Supplied data below:
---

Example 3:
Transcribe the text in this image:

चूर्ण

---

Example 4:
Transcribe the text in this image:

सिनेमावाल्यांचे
End of Supplied data.
> Task
Set the whole listing down again so that it matches the original exactly.

> Response to the exercise
---

Example 3:
Transcribe the text in this image:

चूर्ण

---

Example 4:
Transcribe the text in this image:

सिनेमावाल्यांचे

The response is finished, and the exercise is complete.